▶ _What you have to do_
Print every line below without adding or leaving out a single word.

━━━━━━━━━━

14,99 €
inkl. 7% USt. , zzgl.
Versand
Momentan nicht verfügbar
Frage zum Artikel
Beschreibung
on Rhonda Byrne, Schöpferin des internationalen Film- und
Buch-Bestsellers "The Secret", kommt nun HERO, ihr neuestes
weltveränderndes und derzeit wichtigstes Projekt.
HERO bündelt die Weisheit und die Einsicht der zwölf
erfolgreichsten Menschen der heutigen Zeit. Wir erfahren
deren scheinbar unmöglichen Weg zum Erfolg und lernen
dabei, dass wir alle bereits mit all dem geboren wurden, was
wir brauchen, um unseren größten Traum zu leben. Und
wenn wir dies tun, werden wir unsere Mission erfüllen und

━━━━━━━━━━

▶ _The completed task_
14,99 €
inkl. 7% USt. , zzgl.
Versand
Momentan nicht verfügbar
Frage zum Artikel
Beschreibung
on Rhonda Byrne, Schöpferin des internationalen Film- und
Buch-Bestsellers "The Secret", kommt nun HERO, ihr neuestes
weltveränderndes und derzeit wichtigstes Projekt.
HERO bündelt die Weisheit und die Einsicht der zwölf
erfolgreichsten Menschen der heutigen Zeit. Wir erfahren
deren scheinbar unmöglichen Weg zum Erfolg und lernen
dabei, dass wir alle bereits mit all dem geboren wurden, was
wir brauchen, um unseren größten Traum zu leben. Und
wenn wir dies tun, werden wir unsere Mission erfüllen und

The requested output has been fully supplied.